Une collection de textes saisissants qui, au-delà du constat, tracent les lignes de force d’un monde en recomposition. Ce numéro n'éclaire pas seulement les bouleversements : il en fait sentir l’urgence, en donnant au lecteur les clés pour comprendre – préalables indispensables à toute réaction. Comme toujours sous la direction de Giuliano da Empoli, l’ouvrage conjugue clarté et intensité, offrant une lecture accessible et percutante, qui secoue et arme l’esprit. Essentiel, parce qu’il ne s’agit plus seulement de lire le présent, mais de se préparer à le transformer collectivement. Coup de coeur. (5/5)
Citations :
Réduit à l’essentiel, le projet politique techno-césariste peut être décomposé en deux phases. D’abord, la machine à chaos des réseaux sociaux et autres outils numériques sape de l’intérieur les fondements mêmes des démocraties libérales. Le débat public sort des espaces réglementés dans lesquels il se déroulait pour rejoindre une sorte de Somalie numérique où les seules règles sont celles imposées par les seigneurs de la guerre, les propriétaires des grandes plateformes, qui remplacent l’opinion publique par un assemblage de tribus ennemies et multiplient leur fortune au passage. Cette phase implique l’élimination des anciennes élites modérées, sociales-démocrates et libérales qui ont gouverné nos sociétés jusqu’à présent, et leur substitution par des leaders extrémistes qui amplifieraient encore plus la déconstruction des institutions démocratiques et de tout ce qui pourrait freiner l’accélération en cours. Passé cette première phase, la théorie du bonheur du techno-césarisme se révèle dans toute sa splendeur. Elle implique l’adhésion des masses à un nouveau Léviathan, la machine algorithmique gouvernée par l’intelligence artificielle qui résoudra tous les problèmes de l’humanité, laissant présager un avenir d’abondance illimitée. Si Hobbes concevait déjà son Léviathan non pas comme une créature abstraite mais comme un corps physique, un « homme artificiel » ou, mieux, un « Dieu mortel », les techno-césaristes vont plus loin, en imaginant un Léviathan dont la domination s’étendrait au-delà des frontières de la Terre, en colonisant l’univers, et au-delà des frontières de la vie humaine, en vainquant la mort. En attendant que cet avenir radieux se réalise, le projet prévoit que les masses se soumettent à un régime de contrôle absolu, qui surveille et oriente chacun de leurs mouvements, afin que le fonctionnement de la société dans son ensemble, et de chacun des individus qui la composent, se conforme de plus en plus à celui de la machine.

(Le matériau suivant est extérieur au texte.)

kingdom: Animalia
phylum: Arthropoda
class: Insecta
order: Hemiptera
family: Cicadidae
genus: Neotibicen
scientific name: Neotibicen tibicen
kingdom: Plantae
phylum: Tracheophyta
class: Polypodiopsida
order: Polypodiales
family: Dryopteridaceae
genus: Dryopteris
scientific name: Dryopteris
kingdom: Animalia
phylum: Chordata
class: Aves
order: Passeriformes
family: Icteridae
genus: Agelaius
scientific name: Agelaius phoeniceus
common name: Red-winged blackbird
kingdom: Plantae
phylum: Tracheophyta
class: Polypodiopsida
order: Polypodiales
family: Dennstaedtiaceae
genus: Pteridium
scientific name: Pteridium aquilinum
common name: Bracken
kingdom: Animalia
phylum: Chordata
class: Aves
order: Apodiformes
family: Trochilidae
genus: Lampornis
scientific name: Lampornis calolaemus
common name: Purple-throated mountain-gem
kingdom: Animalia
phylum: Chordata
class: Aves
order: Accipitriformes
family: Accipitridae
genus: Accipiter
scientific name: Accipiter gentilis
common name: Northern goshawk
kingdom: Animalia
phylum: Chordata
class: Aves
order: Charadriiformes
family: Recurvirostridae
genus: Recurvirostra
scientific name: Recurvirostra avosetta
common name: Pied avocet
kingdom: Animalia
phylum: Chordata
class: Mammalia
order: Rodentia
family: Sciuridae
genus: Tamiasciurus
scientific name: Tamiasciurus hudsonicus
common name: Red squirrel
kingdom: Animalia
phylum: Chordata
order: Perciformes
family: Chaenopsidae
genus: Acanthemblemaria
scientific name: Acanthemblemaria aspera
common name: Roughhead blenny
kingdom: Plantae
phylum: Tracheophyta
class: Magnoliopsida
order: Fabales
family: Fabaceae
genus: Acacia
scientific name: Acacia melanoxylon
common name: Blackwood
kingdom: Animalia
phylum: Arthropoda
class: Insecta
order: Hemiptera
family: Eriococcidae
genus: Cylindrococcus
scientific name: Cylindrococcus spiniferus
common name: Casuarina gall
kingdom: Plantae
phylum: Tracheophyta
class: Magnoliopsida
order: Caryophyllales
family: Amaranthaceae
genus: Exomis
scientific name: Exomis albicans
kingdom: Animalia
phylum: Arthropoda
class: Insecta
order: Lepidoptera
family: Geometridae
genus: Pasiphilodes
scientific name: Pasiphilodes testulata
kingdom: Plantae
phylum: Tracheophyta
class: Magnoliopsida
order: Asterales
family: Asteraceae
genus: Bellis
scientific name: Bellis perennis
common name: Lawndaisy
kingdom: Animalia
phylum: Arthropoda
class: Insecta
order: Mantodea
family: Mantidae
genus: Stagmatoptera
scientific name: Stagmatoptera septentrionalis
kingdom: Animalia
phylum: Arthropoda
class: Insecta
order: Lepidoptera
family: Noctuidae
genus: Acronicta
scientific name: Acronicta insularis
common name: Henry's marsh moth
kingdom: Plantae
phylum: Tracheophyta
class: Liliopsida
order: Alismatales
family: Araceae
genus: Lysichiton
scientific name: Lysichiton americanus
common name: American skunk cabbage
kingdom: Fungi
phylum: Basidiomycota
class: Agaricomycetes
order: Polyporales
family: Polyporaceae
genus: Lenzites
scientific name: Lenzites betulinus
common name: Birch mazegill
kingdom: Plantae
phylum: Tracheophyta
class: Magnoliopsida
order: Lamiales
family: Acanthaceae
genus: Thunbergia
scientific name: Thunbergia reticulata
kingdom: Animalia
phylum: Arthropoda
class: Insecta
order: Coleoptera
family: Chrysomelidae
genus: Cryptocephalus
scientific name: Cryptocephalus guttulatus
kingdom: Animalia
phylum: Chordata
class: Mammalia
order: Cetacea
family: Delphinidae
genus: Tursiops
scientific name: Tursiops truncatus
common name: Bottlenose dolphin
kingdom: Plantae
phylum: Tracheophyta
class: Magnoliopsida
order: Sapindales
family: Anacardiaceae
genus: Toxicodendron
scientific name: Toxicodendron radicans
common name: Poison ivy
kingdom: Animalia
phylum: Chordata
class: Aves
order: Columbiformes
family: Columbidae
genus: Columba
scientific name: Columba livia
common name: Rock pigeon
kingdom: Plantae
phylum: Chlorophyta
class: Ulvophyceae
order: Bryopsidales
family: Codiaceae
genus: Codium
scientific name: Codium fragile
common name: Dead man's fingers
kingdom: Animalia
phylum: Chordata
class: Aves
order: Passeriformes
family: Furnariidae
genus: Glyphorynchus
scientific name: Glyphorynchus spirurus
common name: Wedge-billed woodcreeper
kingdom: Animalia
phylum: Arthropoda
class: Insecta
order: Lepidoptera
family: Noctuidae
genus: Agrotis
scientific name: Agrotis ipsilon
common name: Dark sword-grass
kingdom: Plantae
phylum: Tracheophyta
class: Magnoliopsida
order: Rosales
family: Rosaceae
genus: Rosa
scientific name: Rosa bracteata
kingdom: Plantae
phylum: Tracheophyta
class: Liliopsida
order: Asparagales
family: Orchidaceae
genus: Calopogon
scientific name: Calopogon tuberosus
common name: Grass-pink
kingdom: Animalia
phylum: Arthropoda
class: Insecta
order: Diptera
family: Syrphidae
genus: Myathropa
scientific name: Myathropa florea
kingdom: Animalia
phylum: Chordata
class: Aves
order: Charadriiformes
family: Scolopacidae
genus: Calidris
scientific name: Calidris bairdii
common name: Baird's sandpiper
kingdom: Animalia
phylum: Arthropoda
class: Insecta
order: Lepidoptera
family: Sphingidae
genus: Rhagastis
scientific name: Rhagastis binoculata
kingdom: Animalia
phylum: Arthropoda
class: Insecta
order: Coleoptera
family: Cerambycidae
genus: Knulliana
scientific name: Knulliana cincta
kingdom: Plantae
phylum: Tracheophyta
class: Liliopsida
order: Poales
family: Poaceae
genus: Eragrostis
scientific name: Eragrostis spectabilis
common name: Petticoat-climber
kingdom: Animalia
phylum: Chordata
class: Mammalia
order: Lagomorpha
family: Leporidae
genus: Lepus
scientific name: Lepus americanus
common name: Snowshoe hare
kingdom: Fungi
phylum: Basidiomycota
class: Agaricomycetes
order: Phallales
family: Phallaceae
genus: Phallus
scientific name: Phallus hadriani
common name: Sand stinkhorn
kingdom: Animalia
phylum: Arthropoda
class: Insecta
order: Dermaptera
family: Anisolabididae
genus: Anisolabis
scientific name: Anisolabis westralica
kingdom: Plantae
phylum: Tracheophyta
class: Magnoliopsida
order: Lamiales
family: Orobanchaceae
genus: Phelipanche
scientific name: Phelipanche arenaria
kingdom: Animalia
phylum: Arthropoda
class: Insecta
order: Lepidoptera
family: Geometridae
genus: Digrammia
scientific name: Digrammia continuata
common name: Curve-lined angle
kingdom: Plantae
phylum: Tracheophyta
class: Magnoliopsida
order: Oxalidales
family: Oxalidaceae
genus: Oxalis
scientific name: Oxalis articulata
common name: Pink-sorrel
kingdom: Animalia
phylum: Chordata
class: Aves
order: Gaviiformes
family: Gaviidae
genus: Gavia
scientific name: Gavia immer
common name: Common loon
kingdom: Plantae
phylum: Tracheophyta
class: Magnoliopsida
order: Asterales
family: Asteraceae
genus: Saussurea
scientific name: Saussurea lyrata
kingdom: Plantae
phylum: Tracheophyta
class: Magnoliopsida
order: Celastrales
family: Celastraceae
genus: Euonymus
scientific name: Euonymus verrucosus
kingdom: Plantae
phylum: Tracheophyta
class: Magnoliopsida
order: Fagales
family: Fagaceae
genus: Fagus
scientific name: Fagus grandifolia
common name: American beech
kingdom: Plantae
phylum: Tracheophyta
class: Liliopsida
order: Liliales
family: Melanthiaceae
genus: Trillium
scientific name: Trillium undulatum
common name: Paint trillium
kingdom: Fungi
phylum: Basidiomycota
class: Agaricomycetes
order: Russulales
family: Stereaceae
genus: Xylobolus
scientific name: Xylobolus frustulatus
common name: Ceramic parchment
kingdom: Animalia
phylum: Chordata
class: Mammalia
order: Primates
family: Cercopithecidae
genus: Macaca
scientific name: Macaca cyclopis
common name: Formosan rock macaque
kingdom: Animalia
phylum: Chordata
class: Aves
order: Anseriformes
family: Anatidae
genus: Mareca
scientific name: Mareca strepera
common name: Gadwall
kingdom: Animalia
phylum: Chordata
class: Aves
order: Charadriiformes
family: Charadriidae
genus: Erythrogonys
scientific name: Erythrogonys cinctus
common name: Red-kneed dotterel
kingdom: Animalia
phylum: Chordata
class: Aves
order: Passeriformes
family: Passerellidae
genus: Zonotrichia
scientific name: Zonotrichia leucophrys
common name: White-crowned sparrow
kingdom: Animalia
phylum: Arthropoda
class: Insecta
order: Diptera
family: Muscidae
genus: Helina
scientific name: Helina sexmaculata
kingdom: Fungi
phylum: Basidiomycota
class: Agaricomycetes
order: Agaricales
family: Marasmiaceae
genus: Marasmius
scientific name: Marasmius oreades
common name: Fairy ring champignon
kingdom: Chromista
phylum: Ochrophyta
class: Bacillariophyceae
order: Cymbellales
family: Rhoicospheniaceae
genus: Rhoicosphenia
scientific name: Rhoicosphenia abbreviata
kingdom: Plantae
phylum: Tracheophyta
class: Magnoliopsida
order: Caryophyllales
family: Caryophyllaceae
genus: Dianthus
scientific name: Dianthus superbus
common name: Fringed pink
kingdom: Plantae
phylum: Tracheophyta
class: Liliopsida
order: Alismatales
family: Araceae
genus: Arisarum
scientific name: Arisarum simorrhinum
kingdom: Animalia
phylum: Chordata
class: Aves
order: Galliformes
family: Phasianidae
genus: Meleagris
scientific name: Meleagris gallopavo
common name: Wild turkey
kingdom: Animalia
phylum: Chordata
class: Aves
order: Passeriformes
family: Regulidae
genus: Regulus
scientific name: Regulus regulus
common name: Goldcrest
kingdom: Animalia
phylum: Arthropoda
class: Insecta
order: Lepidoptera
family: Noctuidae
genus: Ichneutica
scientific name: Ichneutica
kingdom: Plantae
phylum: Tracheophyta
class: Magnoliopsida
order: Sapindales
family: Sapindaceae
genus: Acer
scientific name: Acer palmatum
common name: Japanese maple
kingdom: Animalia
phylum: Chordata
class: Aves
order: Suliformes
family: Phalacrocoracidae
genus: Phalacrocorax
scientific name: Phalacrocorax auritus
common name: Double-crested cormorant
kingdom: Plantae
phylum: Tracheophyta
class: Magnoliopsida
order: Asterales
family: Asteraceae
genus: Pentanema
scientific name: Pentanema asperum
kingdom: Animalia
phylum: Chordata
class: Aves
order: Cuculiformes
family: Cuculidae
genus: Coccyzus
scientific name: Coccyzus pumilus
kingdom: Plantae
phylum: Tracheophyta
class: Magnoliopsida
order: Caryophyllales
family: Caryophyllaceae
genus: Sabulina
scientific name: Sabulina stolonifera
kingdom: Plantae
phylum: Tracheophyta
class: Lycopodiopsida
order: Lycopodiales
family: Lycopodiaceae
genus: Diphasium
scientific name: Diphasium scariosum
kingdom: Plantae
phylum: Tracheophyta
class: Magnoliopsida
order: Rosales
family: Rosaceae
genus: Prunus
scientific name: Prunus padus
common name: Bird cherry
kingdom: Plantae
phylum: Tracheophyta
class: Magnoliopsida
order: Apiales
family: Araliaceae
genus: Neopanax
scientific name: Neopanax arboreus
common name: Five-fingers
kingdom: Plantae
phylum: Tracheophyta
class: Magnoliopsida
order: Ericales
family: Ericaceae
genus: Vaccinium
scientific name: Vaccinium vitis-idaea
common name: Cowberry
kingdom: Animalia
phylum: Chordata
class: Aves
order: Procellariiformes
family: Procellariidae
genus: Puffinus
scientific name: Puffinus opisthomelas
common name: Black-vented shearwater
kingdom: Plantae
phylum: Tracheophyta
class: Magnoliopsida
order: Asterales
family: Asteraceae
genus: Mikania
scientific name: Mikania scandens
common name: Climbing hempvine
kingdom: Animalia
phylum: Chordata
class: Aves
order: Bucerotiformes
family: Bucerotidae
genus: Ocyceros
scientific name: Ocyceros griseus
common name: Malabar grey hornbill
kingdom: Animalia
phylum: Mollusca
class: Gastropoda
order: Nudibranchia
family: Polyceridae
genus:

Avant même qu’il ne mette les pieds à la Maison-Blanche, J. D. Vance avait formulé les termes du marché de manière explicite : « Ne pensez pas que l’OTAN vous protégera si vous imposez des limites à nos plateformes numériques », avait-il dit. Et depuis, cette menace a été réitérée, sous différentes formes, par tous les hiérarques du nouvel empire. Accepter cet échange reviendrait à renoncer à une dimension de la souveraineté dont l’importance est désormais comparable à celle de la souveraineté territoriale. S’il n’exclut pas un volet territorial (le Groenland, le Canada, le Panama…), le projet techno-césariste se déploie en effet principalement dans la dimension numérique. Accepter l’échange de Vance, c’est donc se résigner à la dislocation de nos démocraties, à l’image de ce qui se passe aux États-Unis, et ouvrir tout grand la porte à l’autoritarisme numérique dont rêvent les oligarques de la Silicon Valley.
Il ne s’agit pas que de nouvelles règles. Comme le dit très bien Andre Wilkens, pendant trop longtemps, l’Europe s’est appuyée sur la croyance que l’utilisation abusive des plateformes numériques pouvait être traitée principalement par la réglementation, mais bien que des normes solides soient indispensables, « on ne gagne pas une guerre à coups de réglementations ».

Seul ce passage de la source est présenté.